Good. Now I knew which of the two arguments he believed were pertinent to the discussion. He had shown his hand. All I needed to do was select the better answer and my superiority would remain intact.
“We are all products of how others perceive us,” I answered.
“Why do you say that?”
The floor was mine.
“Whatever you may convince yourself that you are, you are actually defined by what everyone else considers you to be. This is because we must interact with others and how they regard you and thus behave towards you, makes you what you are. For instance, I can see that you are listening and paying attention to me. That demonstrates that you regard what I am saying as interesting and worth listening to. This in turn means that I am an interesting person and I have something of consequence to tell you. “
“I see. What if I said that I am only listening to you because I have been paid to do so and it is not because I find you interesting,” answered Dr E.
“The fact you have been paid merely puts us in the same room together. You are listening to me, therefore I am of interest to you.”
“Okay. What if I now got up and left the room so that I was no longer listening to you. Would that not suggest that I do not find you interesting?”
“No,” I replied, “that would signify that the conversation is at an end.”
“Very well. What if I got up part way through something you were saying and exited the room?”
“Then I would consider you as ill-mannered and thus my perception of you will define what you are,” I returned.
“But what about you? How does my behaviour in leaving whilst you were talking define you?” pressed Dr E.
“It would demonstrate that what I am saying is such that you no longer feel able to disagree with me and I have won the argument or discussion.”
“I see. What if we were not arguing?”
“I said arguing or discussing something, not just arguing.”
“Very well. What if I we were discussing something neutral, such as the weather?” pressed Dr E.
“There is no such thing as a neutral discussion. There will always be my view and your view.”
“What about if we agree?”
“Then you have agreed with me and accepted the force of what I am saying as correct and thus this reinforces my cleverness and superiority.”
“How about if you agree with me?” suggested Dr E. I laughed.
“I think you will find that you will agree with me.”
“And if I don’t?” he asked.
“Then you are being awkward and unhelpful but ultimately reinforcing that I am correct and thus I am accurate, precise and knowledgeable.”
Dr E paused and began writing something in his notebook. I waited for him to complete his note taking.
“So, you are the product of what everyone thinks of you?”
“Yes, see, I knew you would agree with me,” I smiled.
There was the slightest flash of irritation from Dr E but he cast it aside swiftly.
“I was summarising your position, not agreeing,” he said.
“If you say so,” I smiled again, “the fact is we are the product of what everyone else thinks of us. I am always admired, loved and respected by those that I meet and involve in my life. They admire my success, they acknowledge and respect my achievements, they marvel at my intellect and cherish the attention that I bestow on them. All of that makes me who I am because I must interact with all of these people. How they regard me defines me.”

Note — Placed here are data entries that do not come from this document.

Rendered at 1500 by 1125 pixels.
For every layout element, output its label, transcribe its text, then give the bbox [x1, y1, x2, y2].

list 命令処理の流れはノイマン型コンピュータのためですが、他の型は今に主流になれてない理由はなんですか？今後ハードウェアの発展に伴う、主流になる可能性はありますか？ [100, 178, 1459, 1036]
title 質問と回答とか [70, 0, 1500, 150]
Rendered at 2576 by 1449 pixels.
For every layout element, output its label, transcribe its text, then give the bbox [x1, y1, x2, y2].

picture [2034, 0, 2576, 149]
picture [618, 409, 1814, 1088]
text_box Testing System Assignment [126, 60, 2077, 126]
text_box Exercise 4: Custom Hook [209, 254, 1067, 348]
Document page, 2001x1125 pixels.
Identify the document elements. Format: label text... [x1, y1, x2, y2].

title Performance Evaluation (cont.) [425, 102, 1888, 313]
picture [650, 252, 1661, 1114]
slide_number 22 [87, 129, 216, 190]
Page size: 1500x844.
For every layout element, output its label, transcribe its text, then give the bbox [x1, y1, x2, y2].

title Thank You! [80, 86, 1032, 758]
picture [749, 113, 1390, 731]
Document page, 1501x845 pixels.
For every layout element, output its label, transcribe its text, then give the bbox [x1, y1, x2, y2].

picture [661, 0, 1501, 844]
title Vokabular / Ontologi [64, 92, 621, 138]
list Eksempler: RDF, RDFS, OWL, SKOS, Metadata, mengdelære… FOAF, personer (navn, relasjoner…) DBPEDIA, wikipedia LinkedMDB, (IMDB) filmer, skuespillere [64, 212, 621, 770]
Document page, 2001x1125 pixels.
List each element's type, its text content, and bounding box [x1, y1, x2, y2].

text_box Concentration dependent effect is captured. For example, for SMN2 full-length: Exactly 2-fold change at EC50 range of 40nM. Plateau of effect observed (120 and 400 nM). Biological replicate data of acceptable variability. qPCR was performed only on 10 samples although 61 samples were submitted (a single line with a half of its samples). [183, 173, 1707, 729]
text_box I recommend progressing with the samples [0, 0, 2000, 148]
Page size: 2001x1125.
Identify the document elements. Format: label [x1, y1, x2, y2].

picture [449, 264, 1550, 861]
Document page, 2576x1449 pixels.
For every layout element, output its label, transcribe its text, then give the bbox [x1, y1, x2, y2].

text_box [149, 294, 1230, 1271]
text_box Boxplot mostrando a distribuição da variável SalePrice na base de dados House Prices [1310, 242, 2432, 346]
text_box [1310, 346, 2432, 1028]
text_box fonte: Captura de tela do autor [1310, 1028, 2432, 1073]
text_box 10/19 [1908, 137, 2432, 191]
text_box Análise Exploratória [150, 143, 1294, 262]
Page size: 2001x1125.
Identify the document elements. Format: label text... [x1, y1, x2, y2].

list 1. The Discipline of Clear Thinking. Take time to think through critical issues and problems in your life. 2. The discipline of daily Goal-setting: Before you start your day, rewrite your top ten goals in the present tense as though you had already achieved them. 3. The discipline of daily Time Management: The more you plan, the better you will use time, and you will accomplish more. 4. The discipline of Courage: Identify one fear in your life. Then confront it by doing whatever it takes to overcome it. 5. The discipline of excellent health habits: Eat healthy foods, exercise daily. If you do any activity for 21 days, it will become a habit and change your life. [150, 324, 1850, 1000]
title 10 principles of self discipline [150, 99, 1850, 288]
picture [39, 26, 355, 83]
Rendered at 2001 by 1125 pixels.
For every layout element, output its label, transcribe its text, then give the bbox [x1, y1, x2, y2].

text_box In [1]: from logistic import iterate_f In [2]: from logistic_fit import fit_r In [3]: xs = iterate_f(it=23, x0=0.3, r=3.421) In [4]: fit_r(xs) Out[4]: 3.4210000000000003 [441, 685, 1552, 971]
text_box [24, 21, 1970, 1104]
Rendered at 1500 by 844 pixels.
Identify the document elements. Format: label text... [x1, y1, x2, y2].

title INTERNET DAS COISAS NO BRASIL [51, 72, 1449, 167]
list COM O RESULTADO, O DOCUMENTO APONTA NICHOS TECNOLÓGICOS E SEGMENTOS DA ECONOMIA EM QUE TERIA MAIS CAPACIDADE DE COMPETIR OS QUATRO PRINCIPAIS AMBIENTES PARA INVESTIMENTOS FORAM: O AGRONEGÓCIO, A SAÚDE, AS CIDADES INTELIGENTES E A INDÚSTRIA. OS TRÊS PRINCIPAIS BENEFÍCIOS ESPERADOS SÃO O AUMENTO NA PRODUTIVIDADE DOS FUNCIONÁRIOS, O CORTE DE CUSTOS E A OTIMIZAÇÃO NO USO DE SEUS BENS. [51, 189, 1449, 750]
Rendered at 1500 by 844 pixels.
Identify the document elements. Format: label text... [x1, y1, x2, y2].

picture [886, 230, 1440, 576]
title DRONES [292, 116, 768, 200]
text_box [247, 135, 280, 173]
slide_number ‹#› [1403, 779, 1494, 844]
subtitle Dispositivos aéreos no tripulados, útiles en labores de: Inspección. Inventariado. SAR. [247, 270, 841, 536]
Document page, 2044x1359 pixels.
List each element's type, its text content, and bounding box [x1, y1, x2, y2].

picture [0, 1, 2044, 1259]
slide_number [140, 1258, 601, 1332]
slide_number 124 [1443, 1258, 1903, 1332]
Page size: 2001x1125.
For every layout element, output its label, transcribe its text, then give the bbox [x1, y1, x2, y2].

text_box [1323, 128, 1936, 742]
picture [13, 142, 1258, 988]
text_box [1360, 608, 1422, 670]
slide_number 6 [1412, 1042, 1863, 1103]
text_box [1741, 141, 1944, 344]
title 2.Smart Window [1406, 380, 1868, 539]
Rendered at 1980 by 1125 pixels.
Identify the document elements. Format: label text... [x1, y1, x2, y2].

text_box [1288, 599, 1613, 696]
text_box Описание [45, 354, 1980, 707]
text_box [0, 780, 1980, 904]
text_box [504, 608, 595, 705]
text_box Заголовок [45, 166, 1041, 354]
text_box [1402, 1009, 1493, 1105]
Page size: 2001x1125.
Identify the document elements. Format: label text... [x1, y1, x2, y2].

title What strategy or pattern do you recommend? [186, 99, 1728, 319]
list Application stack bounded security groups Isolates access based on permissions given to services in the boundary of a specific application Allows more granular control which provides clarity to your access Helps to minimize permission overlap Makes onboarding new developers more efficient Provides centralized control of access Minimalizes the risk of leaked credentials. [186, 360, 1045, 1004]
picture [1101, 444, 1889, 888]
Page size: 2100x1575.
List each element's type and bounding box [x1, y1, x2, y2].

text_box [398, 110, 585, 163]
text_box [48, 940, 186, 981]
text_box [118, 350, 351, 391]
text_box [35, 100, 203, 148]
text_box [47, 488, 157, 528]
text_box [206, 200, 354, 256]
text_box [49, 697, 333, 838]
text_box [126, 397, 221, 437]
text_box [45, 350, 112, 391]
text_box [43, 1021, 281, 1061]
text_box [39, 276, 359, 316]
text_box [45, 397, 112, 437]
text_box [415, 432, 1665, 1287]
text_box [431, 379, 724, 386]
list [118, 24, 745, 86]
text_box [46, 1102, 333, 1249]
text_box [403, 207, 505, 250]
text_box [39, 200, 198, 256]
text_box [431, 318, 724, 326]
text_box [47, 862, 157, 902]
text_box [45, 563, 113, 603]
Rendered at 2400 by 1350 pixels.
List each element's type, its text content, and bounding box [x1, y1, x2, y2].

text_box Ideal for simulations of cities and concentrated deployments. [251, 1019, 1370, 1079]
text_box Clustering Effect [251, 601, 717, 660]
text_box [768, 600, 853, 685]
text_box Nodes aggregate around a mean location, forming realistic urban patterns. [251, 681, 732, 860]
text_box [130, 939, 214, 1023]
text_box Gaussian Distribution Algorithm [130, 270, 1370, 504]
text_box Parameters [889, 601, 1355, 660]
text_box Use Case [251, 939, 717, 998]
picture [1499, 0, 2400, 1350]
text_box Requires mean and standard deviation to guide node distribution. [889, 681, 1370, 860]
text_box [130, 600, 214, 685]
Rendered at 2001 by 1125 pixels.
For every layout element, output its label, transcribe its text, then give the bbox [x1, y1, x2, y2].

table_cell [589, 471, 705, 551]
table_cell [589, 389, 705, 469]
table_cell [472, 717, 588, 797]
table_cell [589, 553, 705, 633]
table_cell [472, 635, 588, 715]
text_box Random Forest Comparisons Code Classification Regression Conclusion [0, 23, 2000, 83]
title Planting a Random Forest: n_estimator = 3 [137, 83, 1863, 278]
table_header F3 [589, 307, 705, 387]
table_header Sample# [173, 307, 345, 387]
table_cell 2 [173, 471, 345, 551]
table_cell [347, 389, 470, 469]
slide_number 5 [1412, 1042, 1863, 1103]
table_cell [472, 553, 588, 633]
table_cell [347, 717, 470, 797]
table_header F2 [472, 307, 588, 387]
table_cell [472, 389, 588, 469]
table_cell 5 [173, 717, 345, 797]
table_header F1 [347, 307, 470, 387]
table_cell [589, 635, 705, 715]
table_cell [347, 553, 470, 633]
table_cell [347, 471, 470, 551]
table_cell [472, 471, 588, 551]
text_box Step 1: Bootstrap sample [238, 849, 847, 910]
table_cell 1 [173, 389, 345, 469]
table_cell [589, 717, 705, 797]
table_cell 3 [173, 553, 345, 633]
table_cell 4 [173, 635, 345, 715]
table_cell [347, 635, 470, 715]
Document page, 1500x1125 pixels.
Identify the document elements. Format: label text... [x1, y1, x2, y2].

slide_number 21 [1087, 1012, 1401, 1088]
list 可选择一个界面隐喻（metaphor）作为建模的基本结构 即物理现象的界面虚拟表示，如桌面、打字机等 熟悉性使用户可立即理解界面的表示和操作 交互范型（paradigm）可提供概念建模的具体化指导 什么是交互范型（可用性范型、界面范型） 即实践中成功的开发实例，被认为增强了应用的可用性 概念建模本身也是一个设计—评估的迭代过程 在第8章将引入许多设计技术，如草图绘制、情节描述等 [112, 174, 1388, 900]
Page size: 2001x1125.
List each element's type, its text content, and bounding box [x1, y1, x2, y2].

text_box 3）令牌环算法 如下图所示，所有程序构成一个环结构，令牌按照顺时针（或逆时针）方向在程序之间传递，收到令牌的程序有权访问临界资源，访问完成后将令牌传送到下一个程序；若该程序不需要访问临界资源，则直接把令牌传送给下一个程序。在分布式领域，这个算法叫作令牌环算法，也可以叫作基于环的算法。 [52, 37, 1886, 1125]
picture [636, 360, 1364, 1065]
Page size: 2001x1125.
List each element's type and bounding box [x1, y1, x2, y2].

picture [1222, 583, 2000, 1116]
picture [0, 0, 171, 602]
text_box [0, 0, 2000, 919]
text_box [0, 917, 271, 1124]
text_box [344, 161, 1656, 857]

“What about those that regard you in far less complimentary terms, those that refer to your abusive treatment of them. I have seen what some of them regard you as.”
“All of them are liars and lies do not define what we are,” I snapped.
“I see. What if they told you that all the admiration and love that they give you or gave you was false?” suggested Dr E.
“Now you are telling lies Dr E, none of that is false.”
“Okay, how about if the admiration and respect from those people was genuine, but based on a misconception about you?”
I have to give Dr E his due, he likes to pursue a point.
“Then they will forever cherish the misconceptions they have about me.”
Dr E paused. He made a note and then spoke.
“You believe that statement?”
“It is a universal truth.”
Dr E said nothing else after this but sat writing for some time until the session’s scheduled time had elapsed. I left his room feeling buoyant and charged.